▶ **REQUIRED ACTION**:
Write out the listing below line for line, changing nothing.
DATASET EXTRACT: Begin
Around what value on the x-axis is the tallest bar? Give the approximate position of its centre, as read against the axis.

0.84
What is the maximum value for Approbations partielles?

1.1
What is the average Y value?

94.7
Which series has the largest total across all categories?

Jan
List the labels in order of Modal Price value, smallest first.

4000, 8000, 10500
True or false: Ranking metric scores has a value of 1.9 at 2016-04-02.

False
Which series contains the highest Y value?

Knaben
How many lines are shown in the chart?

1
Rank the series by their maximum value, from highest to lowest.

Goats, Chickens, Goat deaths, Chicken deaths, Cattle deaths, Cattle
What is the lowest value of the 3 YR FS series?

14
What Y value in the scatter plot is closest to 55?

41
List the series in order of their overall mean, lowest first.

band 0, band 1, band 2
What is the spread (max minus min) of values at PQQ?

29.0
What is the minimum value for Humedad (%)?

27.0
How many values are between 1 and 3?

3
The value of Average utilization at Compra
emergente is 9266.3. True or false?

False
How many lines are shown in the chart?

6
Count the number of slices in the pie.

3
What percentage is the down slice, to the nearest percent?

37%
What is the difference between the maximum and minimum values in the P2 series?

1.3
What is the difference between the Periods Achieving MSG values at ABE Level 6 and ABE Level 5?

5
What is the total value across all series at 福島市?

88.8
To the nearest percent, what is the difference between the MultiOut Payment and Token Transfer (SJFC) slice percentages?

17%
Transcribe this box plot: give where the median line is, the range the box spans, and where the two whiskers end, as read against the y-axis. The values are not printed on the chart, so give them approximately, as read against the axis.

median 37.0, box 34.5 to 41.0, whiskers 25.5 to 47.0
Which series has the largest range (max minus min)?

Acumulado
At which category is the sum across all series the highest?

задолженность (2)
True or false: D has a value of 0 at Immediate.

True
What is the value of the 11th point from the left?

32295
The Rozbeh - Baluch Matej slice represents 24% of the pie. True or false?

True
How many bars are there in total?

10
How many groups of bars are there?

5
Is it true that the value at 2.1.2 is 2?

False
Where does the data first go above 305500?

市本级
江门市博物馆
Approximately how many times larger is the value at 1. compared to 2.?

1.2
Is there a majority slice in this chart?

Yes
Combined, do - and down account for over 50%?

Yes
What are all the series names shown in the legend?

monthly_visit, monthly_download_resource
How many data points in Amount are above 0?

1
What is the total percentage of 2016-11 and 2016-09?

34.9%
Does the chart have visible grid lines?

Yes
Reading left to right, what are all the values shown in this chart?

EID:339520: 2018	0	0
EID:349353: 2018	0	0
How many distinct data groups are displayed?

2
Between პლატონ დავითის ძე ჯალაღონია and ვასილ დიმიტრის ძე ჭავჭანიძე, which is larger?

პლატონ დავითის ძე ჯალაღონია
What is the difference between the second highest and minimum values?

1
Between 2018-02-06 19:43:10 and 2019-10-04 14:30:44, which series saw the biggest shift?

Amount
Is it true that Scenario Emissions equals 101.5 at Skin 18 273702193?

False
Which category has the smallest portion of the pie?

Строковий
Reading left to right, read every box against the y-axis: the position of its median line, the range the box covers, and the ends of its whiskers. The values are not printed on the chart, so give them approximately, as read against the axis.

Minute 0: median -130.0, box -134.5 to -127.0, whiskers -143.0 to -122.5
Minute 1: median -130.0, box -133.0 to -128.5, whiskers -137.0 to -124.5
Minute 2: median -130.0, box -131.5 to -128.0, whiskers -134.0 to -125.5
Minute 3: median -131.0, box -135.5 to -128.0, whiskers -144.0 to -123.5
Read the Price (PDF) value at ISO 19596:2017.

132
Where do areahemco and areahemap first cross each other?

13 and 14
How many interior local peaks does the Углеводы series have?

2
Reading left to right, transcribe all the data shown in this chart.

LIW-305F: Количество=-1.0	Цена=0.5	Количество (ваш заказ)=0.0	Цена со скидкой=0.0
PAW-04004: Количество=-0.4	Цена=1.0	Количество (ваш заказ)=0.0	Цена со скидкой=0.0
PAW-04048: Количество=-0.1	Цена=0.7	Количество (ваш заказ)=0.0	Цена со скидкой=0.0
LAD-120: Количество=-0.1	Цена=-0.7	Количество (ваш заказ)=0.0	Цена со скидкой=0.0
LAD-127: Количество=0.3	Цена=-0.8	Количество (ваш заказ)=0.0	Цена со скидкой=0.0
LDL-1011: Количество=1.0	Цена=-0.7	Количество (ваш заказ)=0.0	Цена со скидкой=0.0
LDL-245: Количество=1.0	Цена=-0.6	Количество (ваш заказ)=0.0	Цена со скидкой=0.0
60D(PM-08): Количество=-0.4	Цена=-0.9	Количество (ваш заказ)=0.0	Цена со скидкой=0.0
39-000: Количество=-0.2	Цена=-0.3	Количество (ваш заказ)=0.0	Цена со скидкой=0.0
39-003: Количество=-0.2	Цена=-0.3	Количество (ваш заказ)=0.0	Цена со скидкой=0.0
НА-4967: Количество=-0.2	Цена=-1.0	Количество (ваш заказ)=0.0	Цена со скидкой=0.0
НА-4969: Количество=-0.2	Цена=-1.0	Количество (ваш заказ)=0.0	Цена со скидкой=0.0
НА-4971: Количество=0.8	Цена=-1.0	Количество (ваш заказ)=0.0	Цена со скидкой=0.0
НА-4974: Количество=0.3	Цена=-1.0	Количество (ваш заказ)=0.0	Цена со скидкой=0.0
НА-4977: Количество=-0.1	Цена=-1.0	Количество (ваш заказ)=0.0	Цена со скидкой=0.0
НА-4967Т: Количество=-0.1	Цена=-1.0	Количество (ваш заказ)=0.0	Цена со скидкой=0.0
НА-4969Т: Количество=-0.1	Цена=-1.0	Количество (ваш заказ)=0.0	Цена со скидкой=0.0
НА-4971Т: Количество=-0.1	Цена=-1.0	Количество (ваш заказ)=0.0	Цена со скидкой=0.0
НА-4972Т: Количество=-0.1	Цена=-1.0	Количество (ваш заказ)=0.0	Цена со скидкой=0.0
DATASET EXTRACT: End
▶ **THE COMPLETED TASK**:
Around what value on the x-axis is the tallest bar? Give the approximate position of its centre, as read against the axis.

0.84
What is the maximum value for Approbations partielles?

1.1
What is the average Y value?

94.7
Which series has the largest total across all categories?

Jan
List the labels in order of Modal Price value, smallest first.

4000, 8000, 10500
True or false: Ranking metric scores has a value of 1.9 at 2016-04-02.

False
Which series contains the highest Y value?

Knaben
How many lines are shown in the chart?

1
Rank the series by their maximum value, from highest to lowest.

Goats, Chickens, Goat deaths, Chicken deaths, Cattle deaths, Cattle
What is the lowest value of the 3 YR FS series?

14
What Y value in the scatter plot is closest to 55?

41
List the series in order of their overall mean, lowest first.

band 0, band 1, band 2
What is the spread (max minus min) of values at PQQ?

29.0
What is the minimum value for Humedad (%)?

27.0
How many values are between 1 and 3?

3
The value of Average utilization at Compra
emergente is 9266.3. True or false?

False
How many lines are shown in the chart?

6
Count the number of slices in the pie.

3
What percentage is the down slice, to the nearest percent?

37%
What is the difference between the maximum and minimum values in the P2 series?

1.3
What is the difference between the Periods Achieving MSG values at ABE Level 6 and ABE Level 5?

5
What is the total value across all series at 福島市?

88.8
To the nearest percent, what is the difference between the MultiOut Payment and Token Transfer (SJFC) slice percentages?

17%
Transcribe this box plot: give where the median line is, the range the box spans, and where the two whiskers end, as read against the y-axis. The values are not printed on the chart, so give them approximately, as read against the axis.

median 37.0, box 34.5 to 41.0, whiskers 25.5 to 47.0
Which series has the largest range (max minus min)?

Acumulado
At which category is the sum across all series the highest?

задолженность (2)
True or false: D has a value of 0 at Immediate.

True
What is the value of the 11th point from the left?

32295
The Rozbeh - Baluch Matej slice represents 24% of the pie. True or false?

True
How many bars are there in total?

10
How many groups of bars are there?

5
Is it true that the value at 2.1.2 is 2?

False
Where does the data first go above 305500?

市本级
江门市博物馆
Approximately how many times larger is the value at 1. compared to 2.?

1.2
Is there a majority slice in this chart?

Yes
Combined, do - and down account for over 50%?

Yes
What are all the series names shown in the legend?

monthly_visit, monthly_download_resource
How many data points in Amount are above 0?

1
What is the total percentage of 2016-11 and 2016-09?

34.9%
Does the chart have visible grid lines?

Yes
Reading left to right, what are all the values shown in this chart?

EID:339520: 2018	0	0
EID:349353: 2018	0	0
How many distinct data groups are displayed?

2
Between პლატონ დავითის ძე ჯალაღონია and ვასილ დიმიტრის ძე ჭავჭანიძე, which is larger?

პლატონ დავითის ძე ჯალაღონია
What is the difference between the second highest and minimum values?

1
Between 2018-02-06 19:43:10 and 2019-10-04 14:30:44, which series saw the biggest shift?

Amount
Is it true that Scenario Emissions equals 101.5 at Skin 18 273702193?

False
Which category has the smallest portion of the pie?

Строковий
Reading left to right, read every box against the y-axis: the position of its median line, the range the box covers, and the ends of its whiskers. The values are not printed on the chart, so give them approximately, as read against the axis.

Minute 0: median -130.0, box -134.5 to -127.0, whiskers -143.0 to -122.5
Minute 1: median -130.0, box -133.0 to -128.5, whiskers -137.0 to -124.5
Minute 2: median -130.0, box -131.5 to -128.0, whiskers -134.0 to -125.5
Minute 3: median -131.0, box -135.5 to -128.0, whiskers -144.0 to -123.5
Read the Price (PDF) value at ISO 19596:2017.

132
Where do areahemco and areahemap first cross each other?

13 and 14
How many interior local peaks does the Углеводы series have?

2
Reading left to right, transcribe all the data shown in this chart.

LIW-305F: Количество=-1.0	Цена=0.5	Количество (ваш заказ)=0.0	Цена со скидкой=0.0
PAW-04004: Количество=-0.4	Цена=1.0	Количество (ваш заказ)=0.0	Цена со скидкой=0.0
PAW-04048: Количество=-0.1	Цена=0.7	Количество (ваш заказ)=0.0	Цена со скидкой=0.0
LAD-120: Количество=-0.1	Цена=-0.7	Количество (ваш заказ)=0.0	Цена со скидкой=0.0
LAD-127: Количество=0.3	Цена=-0.8	Количество (ваш заказ)=0.0	Цена со скидкой=0.0
LDL-1011: Количество=1.0	Цена=-0.7	Количество (ваш заказ)=0.0	Цена со скидкой=0.0
LDL-245: Количество=1.0	Цена=-0.6	Количество (ваш заказ)=0.0	Цена со скидкой=0.0
60D(PM-08): Количество=-0.4	Цена=-0.9	Количество (ваш заказ)=0.0	Цена со скидкой=0.0
39-000: Количество=-0.2	Цена=-0.3	Количество (ваш заказ)=0.0	Цена со скидкой=0.0
39-003: Количество=-0.2	Цена=-0.3	Количество (ваш заказ)=0.0	Цена со скидкой=0.0
НА-4967: Количество=-0.2	Цена=-1.0	Количество (ваш заказ)=0.0	Цена со скидкой=0.0
НА-4969: Количество=-0.2	Цена=-1.0	Количество (ваш заказ)=0.0	Цена со скидкой=0.0
НА-4971: Количество=0.8	Цена=-1.0	Количество (ваш заказ)=0.0	Цена со скидкой=0.0
НА-4974: Количество=0.3	Цена=-1.0	Количество (ваш заказ)=0.0	Цена со скидкой=0.0
НА-4977: Количество=-0.1	Цена=-1.0	Количество (ваш заказ)=0.0	Цена со скидкой=0.0
НА-4967Т: Количество=-0.1	Цена=-1.0	Количество (ваш заказ)=0.0	Цена со скидкой=0.0
НА-4969Т: Количество=-0.1	Цена=-1.0	Количество (ваш заказ)=0.0	Цена со скидкой=0.0
НА-4971Т: Количество=-0.1	Цена=-1.0	Количество (ваш заказ)=0.0	Цена со скидкой=0.0
НА-4972Т: Количество=-0.1	Цена=-1.0	Количество (ваш заказ)=0.0	Цена со скидкой=0.0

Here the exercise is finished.